Melanie Johnson, the Public Health Minister, is therefore quite right to identify the public's intake of salt as something that falls within her remit. And the national campaign launched today to persuade consumers to lower their intake of salt - with the slogan "Too much salt is bad for your heart" - is the sort of thing a public health minister ought to be doing. Campaigns to raise awareness of health and safety issues are usually done well by British governments.

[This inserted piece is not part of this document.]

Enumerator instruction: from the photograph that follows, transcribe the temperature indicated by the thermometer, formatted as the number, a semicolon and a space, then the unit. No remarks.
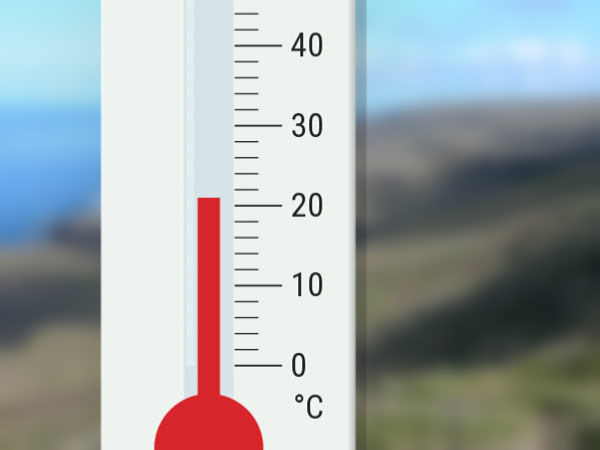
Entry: 21; °C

Ms Johnson is also quite right to look to Britain's supermarket chains as vital partners in her efforts. Around 80 per cent of the public's salt intake comes from the processed foods sold by supermarkets, particularly their "own label" ranges. They have considerable power to make the nation's diet healthier. And supermarkets have largely woken up to that fact. Most have devised plans to reduce the amount of salt in their products. But what should have been a happy partnership with the Government, with everyone working towards a common goal, has fallen apart.
The dispute centres on a letter Ms Johnson sent to the some of the largest supermarket chains - Sainsbury's, Waitrose, Iceland and Asda - requesting detailed information on their plans to reduce the salt content of their products, and giving them a deadline later this month to respond. The supermarkets have decided to ignore the Department of Health's demands, arguing that they have already submitted detailed plans, agreed with the Food Standards Agency, for reducing salt levels in their foods. They believe they are doing enough, and warn that it will be far from easy to wean the British public off its high-salt diet.
Supermarkets and food manufacturers put salt in food for flavour. Without added salt, many of their processed foods, such as frozen pizzas, baked beans and spaghetti hoops, would be bland and, as a result, customers would not buy them. Although they can undoubtedly do more to utilise substitute flavourings, the bafflement of supermarkets when faced with arbitrary targets handed down by an impatient Government is understandable. Ministers cannot expect to run the private sector in addition to the public one.
This spat highlights the broader tensions in society between the public's desire for cheap food, and growing fears regarding the nation's health. It also raises the question of whether it is right for governments to attempt to control what people eat. It is certainly true that while food is cheap, the treatment is not - according to the Commons Health Select Committee, Britain's obesity crisis costs the NHS some £3.5bn a year. Nevertheless, the Department of Health's role is to make people aware of the need for a healthy diet and give them advice on how to achieve one. It can even go as far as ensuring that supermarkets implement honest food labelling. But is dictating every last ingredient really a legitimate function of the state?
Eating healthily is a personal (and parental) responsibility. The Government should devote its energies to raising public awareness of the dangers of a poor diet, and to encouraging good eating habits and regular exercise in schools. The Department of Health cannot dictate what people can and cannot eat. Even if this were a desirable approach, life simply does not work like that. Unless the Government accepts this, it will end up leaving a bad taste in the public's mouth.